Your instructions
Your output must hold every entry exactly as written and none of the pictures.

● ● ●

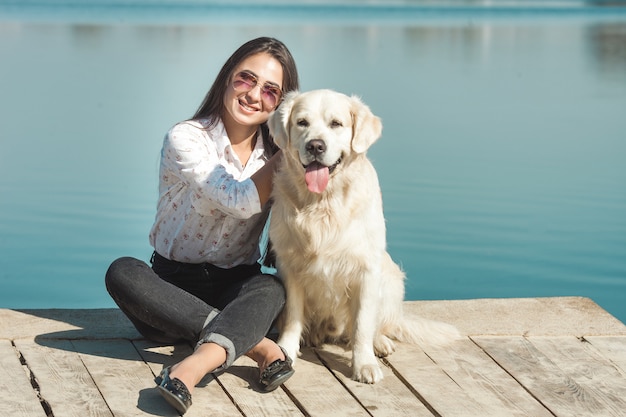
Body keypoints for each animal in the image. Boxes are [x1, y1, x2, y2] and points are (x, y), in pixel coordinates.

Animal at [264, 89, 458, 382]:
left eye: (336, 124)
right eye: (302, 123)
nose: (316, 146)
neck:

● ● ●

Output
Body keypoints for each animal in the image. Boxes are [x1, y1, x2, y2] and points are (x, y), in pixel coordinates.

Animal at [264, 89, 458, 382]:
left eye: (336, 124)
right eye: (302, 123)
nose: (316, 146)
neck:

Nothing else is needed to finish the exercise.